Prohibit Any Agency from Regulating Greenhouse Gas Emissions – Page 146
In the description for this proposal the Heritage Foundation supported their desire to prohibit regulations with the following statement:
“Restricting opportunities for Americans to use such an abundant, affordable energy source will only bring economic pain to households and businesses – with no climate or environmental benefit to show for it” (Heritage Foundation 2017, 146).
However, there are distinct climate and environmental benefits to show, thanks to the superfluous amount of research proving the negative impact of fossil fuels. Additional research proves that the burning of these fuels emit greenhouse gases that are harmful to human health causing issues such as severe asthma.
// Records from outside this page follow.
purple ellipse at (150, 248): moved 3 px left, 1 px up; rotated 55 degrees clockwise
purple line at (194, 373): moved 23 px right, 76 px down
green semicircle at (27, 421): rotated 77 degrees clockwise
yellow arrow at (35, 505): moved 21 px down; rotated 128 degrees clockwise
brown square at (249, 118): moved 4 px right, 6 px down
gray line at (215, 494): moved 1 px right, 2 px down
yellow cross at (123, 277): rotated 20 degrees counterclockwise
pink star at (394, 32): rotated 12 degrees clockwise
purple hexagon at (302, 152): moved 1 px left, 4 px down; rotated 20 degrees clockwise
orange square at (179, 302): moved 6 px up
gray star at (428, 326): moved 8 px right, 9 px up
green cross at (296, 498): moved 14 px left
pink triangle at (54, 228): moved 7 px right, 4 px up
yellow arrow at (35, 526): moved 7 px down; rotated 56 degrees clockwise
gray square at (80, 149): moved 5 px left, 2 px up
Moreover, the regulation of greenhouse gas emissions is not prohibiting households and businesses to completely discard fossil fuel energy. Instead, these regulations often incentivize businesses to adapt more energy efficient machinery that often times allows them to save both money and energy. In terms of households, one of the reasons these energy systems are so cheap is due to government subsidies (as there are often incentives for politicians to back these fossil fuel companies), and corrupt international politics. Many repercussions will occur if the regulation of greenhouse gasses is prohibited. Some of these include an increased amount of pollution that will lead to both increased health problems for certain socio-economic communities and depleted resources for future generations. Although these are just two examples chosen from a plethora of possible outcomes they nevertheless demonstrate the dire effects this proposal could cause.
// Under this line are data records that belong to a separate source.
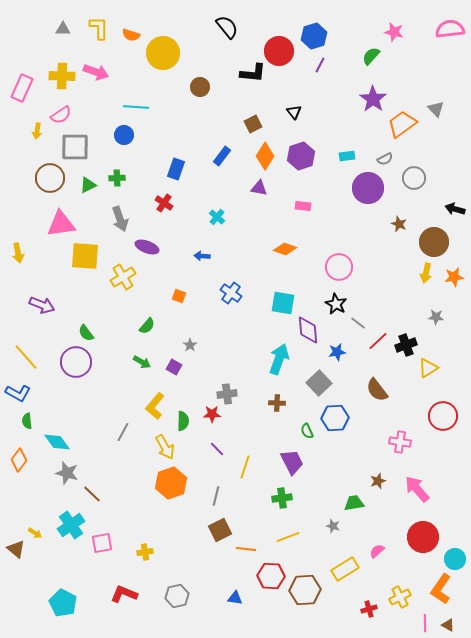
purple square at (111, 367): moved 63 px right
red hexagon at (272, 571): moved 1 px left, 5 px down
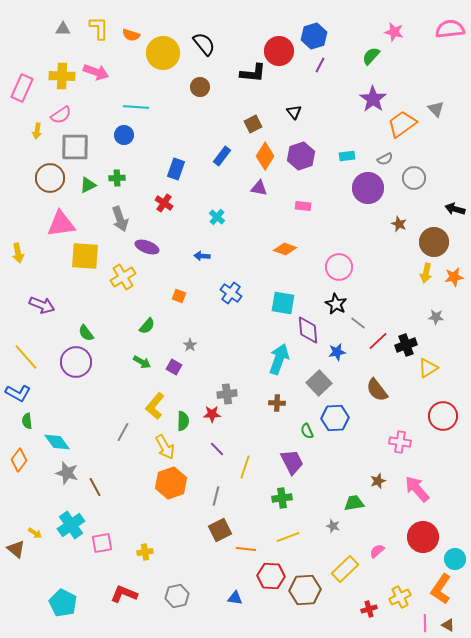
black semicircle at (227, 27): moved 23 px left, 17 px down
brown line at (92, 494): moved 3 px right, 7 px up; rotated 18 degrees clockwise
yellow rectangle at (345, 569): rotated 12 degrees counterclockwise
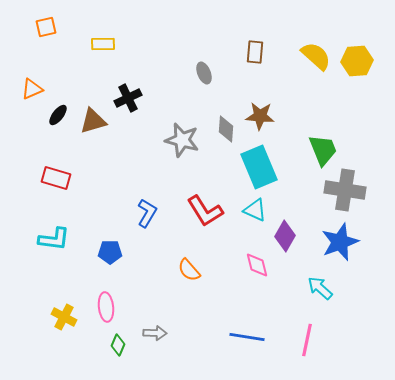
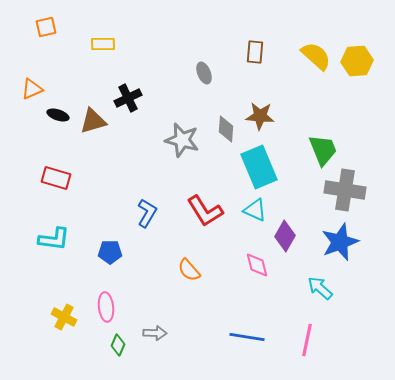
black ellipse: rotated 70 degrees clockwise
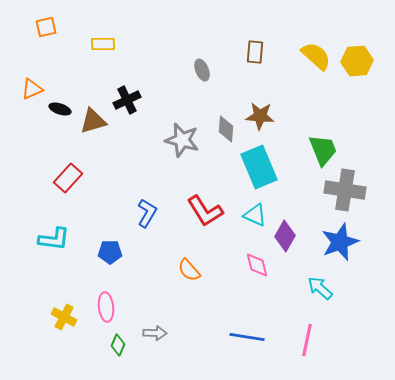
gray ellipse: moved 2 px left, 3 px up
black cross: moved 1 px left, 2 px down
black ellipse: moved 2 px right, 6 px up
red rectangle: moved 12 px right; rotated 64 degrees counterclockwise
cyan triangle: moved 5 px down
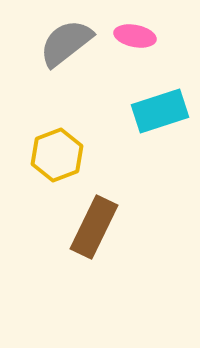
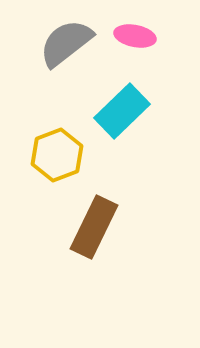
cyan rectangle: moved 38 px left; rotated 26 degrees counterclockwise
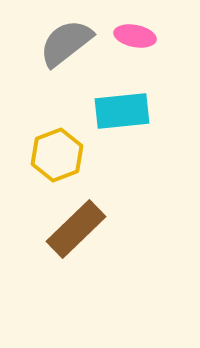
cyan rectangle: rotated 38 degrees clockwise
brown rectangle: moved 18 px left, 2 px down; rotated 20 degrees clockwise
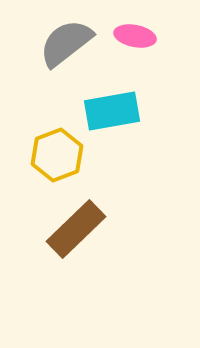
cyan rectangle: moved 10 px left; rotated 4 degrees counterclockwise
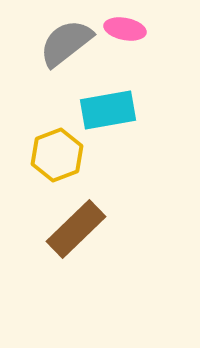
pink ellipse: moved 10 px left, 7 px up
cyan rectangle: moved 4 px left, 1 px up
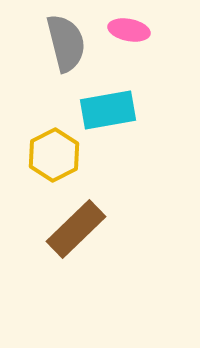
pink ellipse: moved 4 px right, 1 px down
gray semicircle: rotated 114 degrees clockwise
yellow hexagon: moved 3 px left; rotated 6 degrees counterclockwise
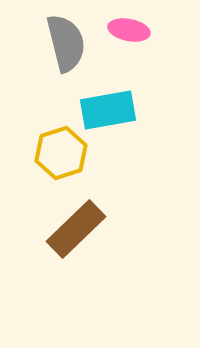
yellow hexagon: moved 7 px right, 2 px up; rotated 9 degrees clockwise
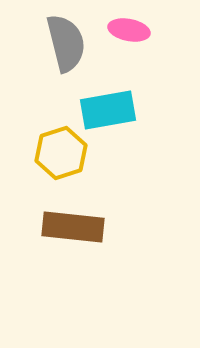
brown rectangle: moved 3 px left, 2 px up; rotated 50 degrees clockwise
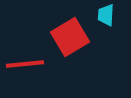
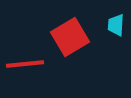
cyan trapezoid: moved 10 px right, 10 px down
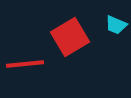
cyan trapezoid: rotated 70 degrees counterclockwise
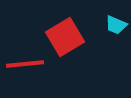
red square: moved 5 px left
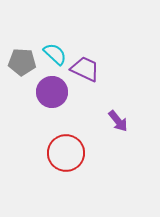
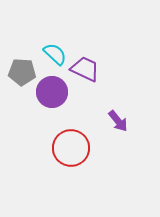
gray pentagon: moved 10 px down
red circle: moved 5 px right, 5 px up
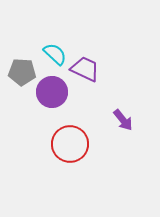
purple arrow: moved 5 px right, 1 px up
red circle: moved 1 px left, 4 px up
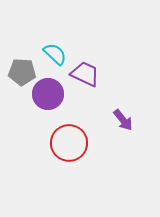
purple trapezoid: moved 5 px down
purple circle: moved 4 px left, 2 px down
red circle: moved 1 px left, 1 px up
As the last segment of my blog series ends, I hope that I’ve brought attention to the issues this Blueprint brings forth. I realize that this Blueprint is not the Trump administration’s actual proposed budget, but many of the proposals I discussed are very real, potential outcomes we as a society need to consider. How many of us had even heard of the Heritage Foundation’s Blueprint or took the time to read it? This year is the most involved I have been with economic, political, social and environmental issues. It’s not too late to educate ourselves and make a difference. Governments will continue to lack transparency and accountability until we take action. This action begins with us utilizing our intellect and our passion to become aware and create change. So read Trump’s skinny budget, stay up to date with legislations and bills. It’s never too late to make a difference and we have the moral and intrinsic responsibilities to do so!
References in order of appearance
Heritage Foundation. “Blueprint for Balance – A Federal Budget for 2017.” Heritage Foundation, 2017, thf-reports.s3.amazonaws.com/2016/BlueprintforBalance.pdf.
UNFCCC. “Science: why is there a need to act?” UNFCCC, 2016, http://bigpicture.unfccc.int/.
IPCC. “Working Groups/ Task Force.” Intergovernmental Panel on Climate Change, 2017, www.ipcc.ch/working_groups/working_groups.shtml.
Global Environment Facility. “About Us.” The Gef, 2016, www.thegef.org/about-us.